Mais tempo na temperatura de esferoidização para recozimento pode permitir que grandes partículas também se tornem esferoidais.
Perceba também que aumentar o tamanho do contorno de grão é uma maneira para os metais reduzirem sua energia, ainda que necessitem de infusões temporárias de energia para completar a mudança. Os grãos menores são absorvidos pelos maiores, resultando em uma área menor de contorno de grão por unidade de volume.
Exemplos
Até agora nós discutimos sobre diferentes níveis de estrutura. Nós começamos com estrutura atômica e então sobre microestrutura. Refletimos sobre como o processo influencia a microestrutura e também sobre o importante conceito de energia de interface.
Microestrutura é intencionalmente alcançada em muitos materiais diferentes pela escolha de parâmetros de processo. Isso inclui laminação a quente, forjamento e extrusão, laminação a frio, conformação a frio e tratamento térmico. Todos estes caem na categoria de processamento “termomecânico”. Conformação a frio que rompe a estrutura cristalina também é usado para modificar características.
A Fig. 4 ilustra uma amostra metalográfica de um pedaço de aço baixo carbono, que foi cauterizada para revelar contornos de grão. É uma peça estampada. Podemos ver claramente que os grãos na área A são menos alongados que os da área B. Isso é devido à deformação que aconteceu – em grande extensão na área B – como resultado de um processo de conformação.
Podemos esperar que a área B seja mais dura do que a área A. deformação em temperatura ambiente normalmente torna o material mais duro e frequentemente mais forte porque acumula energia no volume do material.

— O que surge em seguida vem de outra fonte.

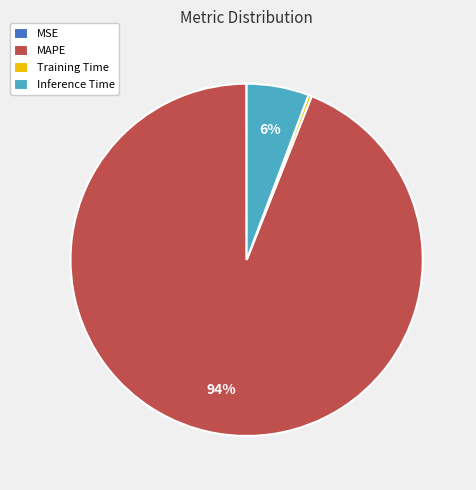

Do Inference Time and MAPE together represent more than half of the pie?

Yes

Como podemos ver aqui nesta pequena área, a microestrutura varia bastante. Se assumirmos que isso seja um suporte e a área mais escura no topo é o componente plástico da montagem, e que a tensão de trabalho tende a abrir o ângulo, podemos esperar que se as tensões forem muito altas uma trinca pode começar a se formar no meio (vertical) das três setas e crescer até o centro do aço. Porque há um gradiente de deformação, a trinca pode se dirigir para a esquerda (Fig.4) porque aquele material é mais mole e provavelmente mais fraco. Trincas começam e se propagam quando e onde a tensão excede a resistência. Vemos nesta imagem que a microestrutura e a resistência podem variar um pouco.

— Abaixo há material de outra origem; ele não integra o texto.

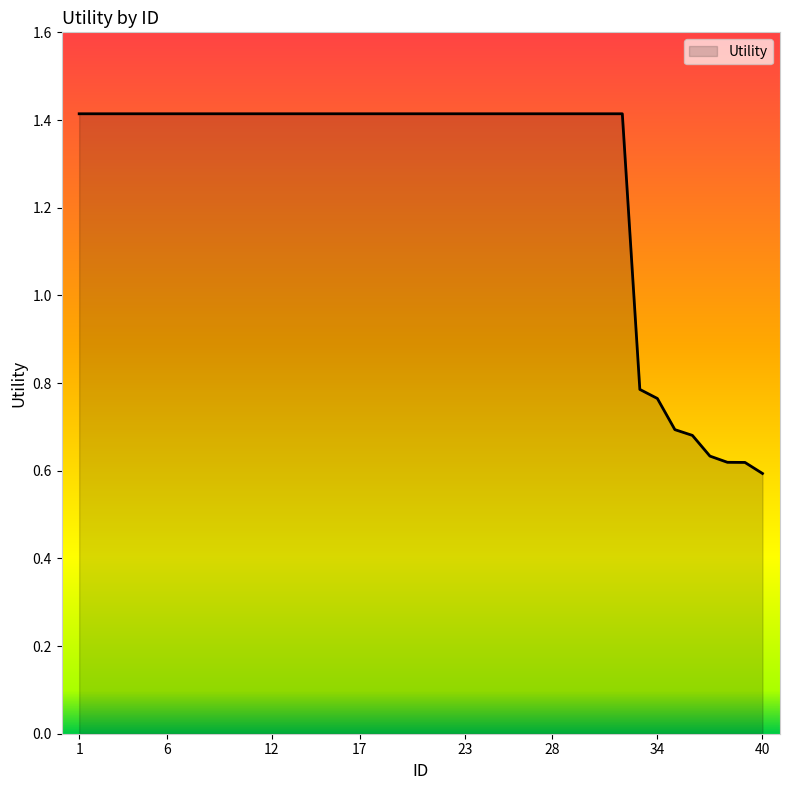

What is the greatest value displayed?

1.4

Precisamos entender a microestrutura na área onde a trinca começa para compreendermos a fratura. Por isso precisamos ser confiantes de que encontramos a área de iniciação. A Fig. 5 ilustra uma amostra de alumínio que foi superaquecida. O material ficou tão quente que praticamente fundiu em algumas áreas. Onde o alumínio funde quando isso acontece? Isso ocorre normalmente em “pontos triplos”, onde três contornos de grão se encontram. Menor calor é necessário por causa da energia extra proveniente da energia de interface. Os círculos escuros sofreram “fusão incipiente”, com A e B mostrando evidências de “dendritas”, uma característica que acontece durante a solidificação. Alguém teve problemas para trabalhar o lingote fundido original, e agora ele possui áreas de menor resistência “microfundidas” espalhadas pelo todo.
A Fig. 6 mostra um parafuso recalcado a frio que foi soldado sob pressão em uma barra plana de mesmo diâmetro. O parafuso trincou quando foi derrubado no chão. Por que trincou na área que era provavelmente por volta de três vezes mais larga do que as partes adjacentes? Claramente há algo relacionado com a deformação a frio, o calor de soldagem e a composição que tornou a microestrutura muito mais frágil do que a área da rosca.
Conclusão
Compreender os conceitos básicos de ciências dos materiais e engenharia inclui os fatos fundamentais sobre a relação entre estrutura e comportamento e como a estrutura é desenvolvida pela seleção de detalhes específicos de processo. A otimização da performance do material exige um conhecimento de microestrutura e como são desenvolvidos. A microestrutura específica que se desenvolve em uma da localização e em uma dada peça é dependente de muitos fatores.